On a happier and opposite note, it is with great joy that we welcome Tallulah Violet Sharp into the world.  

Henry will be turning 2 in a little over a month and our focus is now on this little boy who is both pushing boundaries with authority as well as developing so much with his speech, manners, curiosity and love of getting out and about.  He can walk all the way from the subway to our front door unassisted, and that includes a large staircase at the end of the street.  

So life trucks on.   

Sunday, July 15, 2012

Calgary / 31 / Fun


Saying goodbye to Henry for 4 days was not as difficult as I feared.  He generally understood what was happening, and I had already had my blog & cry the night before.  I got to the airport with about 40 minutes to spare, but then the flight was delayed another hour and a half.  Lots of reading time!

My observations from the taxi window between the Calgary airport and the Kensington Riverside Inn were that:

1.  Everything looks new.
2.  Everything is green.
3.  Everything looks clean.

I checked in and was shown to my room and instructed on how to work the air conditioning as well as the fireplace.  Air conditioning is not standard in Calgary, as if one taxi driver is to be believed, there is only about 6 weeks of warm weather in the year.   We were far north enough for the sky to still be light after 11pm.    

My co-worker & I met with 3 clients on Monday and 4 clients on Tuesday.  These were the likes of BP, Enbridge, Talisman....basically the big energy companies.

On Monday evening we checked out the Stampede grounds.  Lots of rides, lots of meat on a bun.

In the mornings, pancake breakfasts are held at various locations across the city, where people will line up an hour or more to have pancakes and eat them in public spaces.  It's just tradition.  We had pancakes at the hotel.  Also daily are the mini parades that snake through the downtown.  Here are the "Indians" or so they are commonly referred to in Alberta.

Then Tuesday night was the company party.  This is a vodka luge.

Yee Haw Calgary!

31 & FUN

When I came home, there were flowers on the table.  The house was clean.  There was food to eat.  Henry had only minor changes in behaviour, like pushing a kid at daycare, but no big tantrums or meltdowns.

I first saw Henry when I picked him up from daycare on Thursday afternoon.  He ran over to me and gave me a big hug and said "Ice cream truck."  I was choked up and couldn't speak, but when we kept repeating it, I had to laugh.  We made our way over to the farmers market and bought strawberries and peaches.  

On my birthday, both Henry & I took the day off daycare and work and met up with my good-friend-practically-a-sister- who was visiting from St.
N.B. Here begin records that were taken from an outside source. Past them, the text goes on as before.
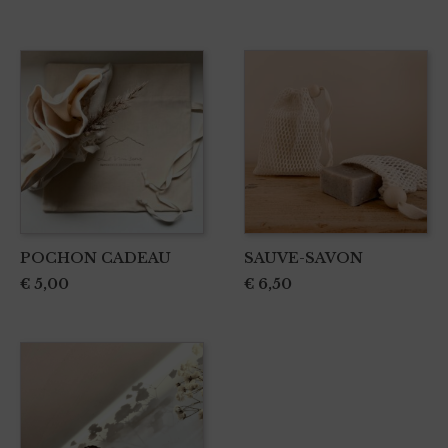
POCHON CADEAU
SAUVE-SAVON
€
5,00
€
6,50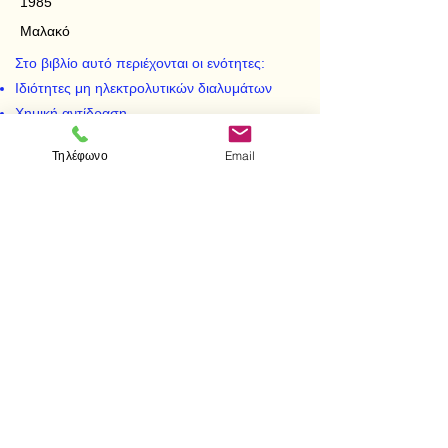
1985
Μαλακό
Στο βιβλίο αυτό περιέχονται οι ενότητες:
Ιδιότητες μη ηλεκτρολυτικών διαλυμάτων
Χημική αντίδραση
Ταχύτητα αντιδράσεων
Τηλέφωνο
Email
< Προηγούμενο
Επόμενο >
Visit us
Store
Messolonghiou 1
106 81 Athens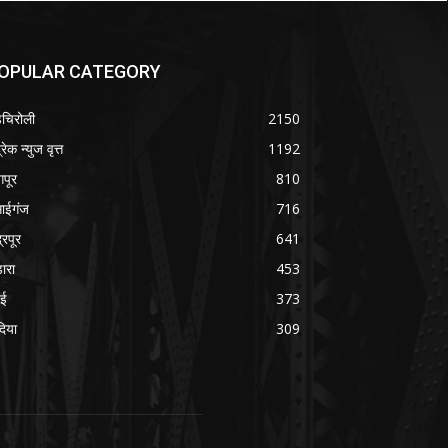
OPULAR CATEGORY
चिरोली
2150
रेक न्युज वृत्त
1192
गपूर
810
साईगंज
716
्रपूर
641
डारा
453
बई
373
दिया
309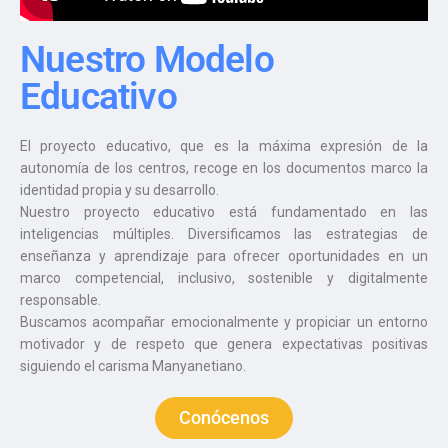
Nuestro Modelo
Educativo
El proyecto educativo, que es la máxima expresión de la
autonomía de los centros, recoge en los documentos marco la
identidad propia y su desarrollo.
Nuestro proyecto educativo está fundamentado en las
inteligencias múltiples. Diversificamos las estrategias de
enseñanza y aprendizaje para ofrecer oportunidades en un
marco competencial, inclusivo, sostenible y digitalmente
responsable.
Buscamos acompañar emocionalmente y propiciar un entorno
motivador y de respeto que genera expectativas positivas
siguiendo el carisma Manyanetiano.
Conócenos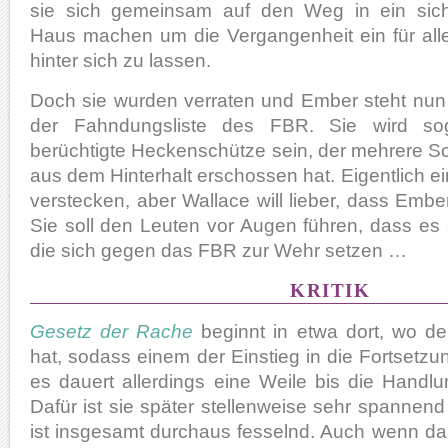
sie sich gemeinsam auf den Weg in ein sic
Haus machen um die Vergangenheit ein für all
hinter sich zu lassen.
Doch sie wurden verraten und Ember steht nun 
der Fahndungsliste des FBR. Sie wird sog
berüchtigte Heckenschütze sein, der mehrere So
aus dem Hinterhalt erschossen hat. Eigentlich e
verstecken, aber Wallace will lieber, dass Ember 
Sie soll den Leuten vor Augen führen, dass es
die sich gegen das FBR zur Wehr setzen …
KRITIK
Gesetz der Rache
beginnt in etwa dort, wo d
hat, sodass einem der Einstieg in die Fortsetzung 
es dauert allerdings eine Weile bis die Handl
Dafür ist sie später stellenweise sehr spanne
ist insgesamt durchaus fesselnd. Auch wenn das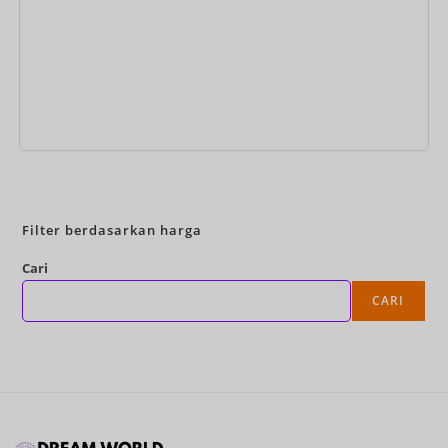
Pesan Sekarang
Filter berdasarkan harga
Cari
CARI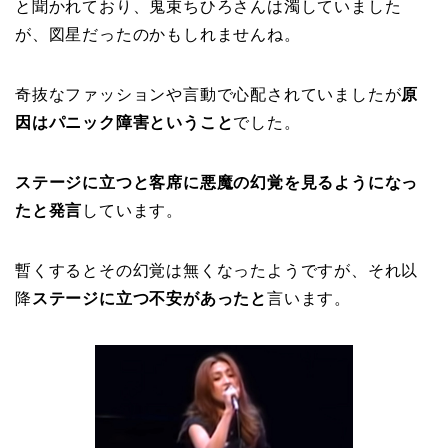
と聞かれており、鬼束ちひろさんは濁していました
が、図星だったのかもしれませんね。
奇抜なファッションや言動で心配されていましたが
原
因はパニック障害ということ
でした。
ステージに立つと客席に悪魔の幻覚を
見るようになっ
たと発言
しています。
暫くするとその幻覚は無くなったようですが、それ以
降
ステージに立つ不安があったと
言います。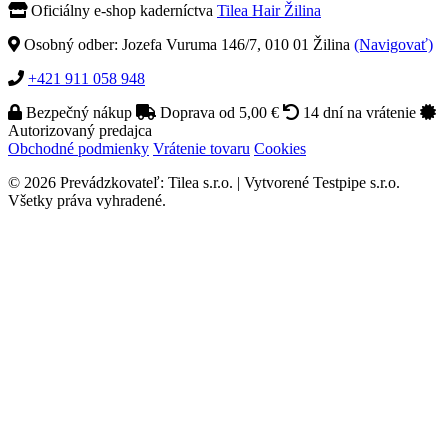
Oficiálny e-shop kaderníctva
Tilea Hair Žilina
Osobný odber: Jozefa Vuruma 146/7, 010 01 Žilina
(Navigovať)
+421 911 058 948
Bezpečný nákup
Doprava od 5,00 €
14 dní na vrátenie
Autorizovaný predajca
Obchodné podmienky
Vrátenie tovaru
Cookies
© 2026 Prevádzkovateľ: Tilea s.r.o. | Vytvorené Testpipe s.r.o.
Všetky práva vyhradené.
John's, Newfoundland.  I finally got to meet her other half as well as her 2nd baby.   The three boys could be their own Dickens novel:  Edwin, Henry and George.

Saturday was a full-on Mummy / Henry day.  We started the adventure at the Woodbine / Gerrard bus stop.  
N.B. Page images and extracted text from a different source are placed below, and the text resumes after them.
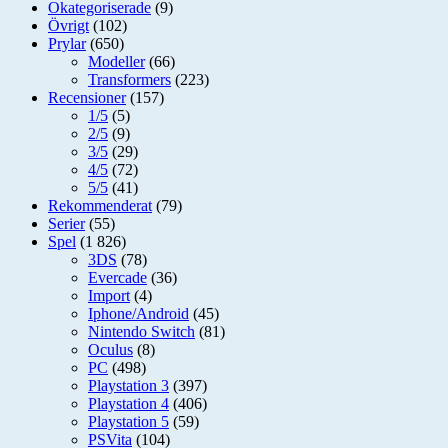
Okategoriserade
(9)
Övrigt
(102)
Prylar
(650)
Modeller
(66)
Transformers
(223)
Recensioner
(157)
1/5
(5)
2/5
(9)
3/5
(29)
4/5
(72)
5/5
(41)
Rekommenderat
(79)
Serier
(55)
Spel
(1 826)
3DS
(78)
Evercade
(36)
Import
(4)
Iphone/Android
(45)
Nintendo Switch
(81)
Oculus
(8)
PC
(498)
Playstation 3
(397)
Playstation 4
(406)
Playstation 5
(59)
PSVita
(104)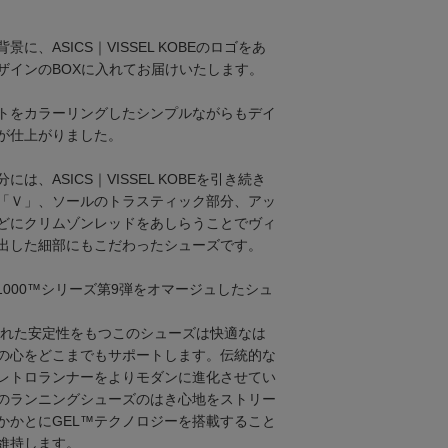
に、ASICS｜VISSEL KOBEのロゴをあ
ザインのBOXに入れてお届けいたします。
トをカラーリングしたシンプルながらもデイ
が仕上がりました。
は、ASICS｜VISSEL KOBEを引き続き
「Ｖ」、ソールのトラスティック部分、アッ
どにクリムゾンレッドをあしらうことでヴィ
出した細部にもこだわったシューズです。
EL-1000™シリーズ第9弾をオマージュしたシュ
、優れた安定性をもつこのシューズは快適なは
の心をどこまでもサポートします。伝統的な
レトロランナーをよりモダンに進化させてい
のランニングシューズのはき心地をストリー
かかとにGEL™テクノロジーを搭載すること
維持します。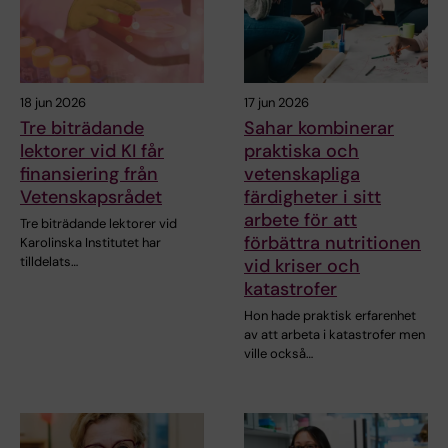
18 jun 2026
17 jun 2026
Tre biträdande
Sahar kombinerar
lektorer vid KI får
praktiska och
finansiering från
vetenskapliga
Vetenskapsrådet
färdigheter i sitt
arbete för att
Tre biträdande lektorer vid
förbättra nutritionen
Karolinska Institutet har
tilldelats…
vid kriser och
katastrofer
Hon hade praktisk erfarenhet
av att arbeta i katastrofer men
ville också…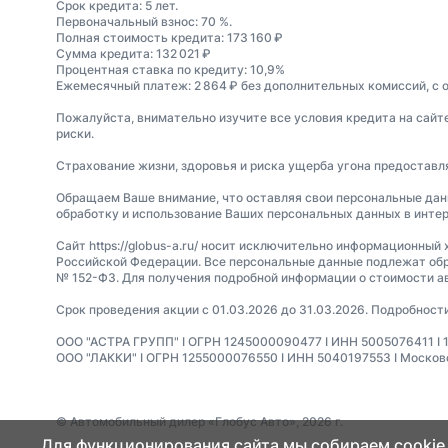
Срок кредита: 5 лет.
Первоначальный взнос: 70 %.
Полная стоимость кредита: 173 160 ₽
Сумма кредита: 132 021 ₽
Процентная ставка по кредиту: 10,9%
Ежемесячный платеж: 2 864 ₽ без дополнительных комиссий, с 
Пожалуйста, внимательно изучите все условия кредита на сайт
риски.
Страхование жизни, здоровья и риска ущерба угона предостав
Обращаем Ваше внимание, что оставляя свои персональные данные
обработку и использование Ваших персональных данных в интер
Сайт https://globus-a.ru/ носит исключительно информационный 
Российской Федерации. Все персональные данные подлежат обр
№ 152-ФЗ. Для получения подробной информации о стоимости а
Срок проведения акции с 01.03.2026 до 31.03.2026. Подробност
ООО "АСТРА ГРУПП" I ОГРН 1245000090477 I ИНН 5005076411 I 14023
ООО "ЛАККИ" I ОГРН 1255000076550 I ИНН 5040197553 I Московска
© Автомобильный дилер «Глобус Авто», 2026 г.
Для функционирования сайта мы собираем cookie,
The new face of the East End.

We took 11 subway stops to St. George and went to the museum, only to find it was not open for another 20 minutes.  Up & at 'em Henry!

So we trundled down the Philosopher's Walk & had a snack.  When we did go inside the museum, we were  practically the only ones there and Henry was in his element.  We ran through the rocks and crystals exhibit, ran through the armour displays and through the Beethoven 1-32 exhibit.   He did like the dinosaurs this time.

As we were leaving, Henry saw his first double-decker bus, and the conductor hanging on at the rear entrance gave Henry a big wave.  

An outdoor piano, in front of the ROM.

By 11am, we arrived at my friend's apartment for a birthday brunch.  She had us dress up in party-gear before feasting on blueberry muffins and Caprese salad.  While Henry napped, we snuck out for a coffee and chin-wag, while her fiance stayed and kept an ear out for ol' Henry who never stirred.  

To round-off this exciting day, we met up with my brother at Dufferin Grove park where Henry played in the splash pool, climbed the jungle gym and enjoyed going on the see-saw with his doppelganger uncle.  

Sunday was also fun, but more low-key:  church, nap, rainstorm, groceries, neighbor's good-bye party. Now it's back to the grind.  Bring it on!  Yee Haw!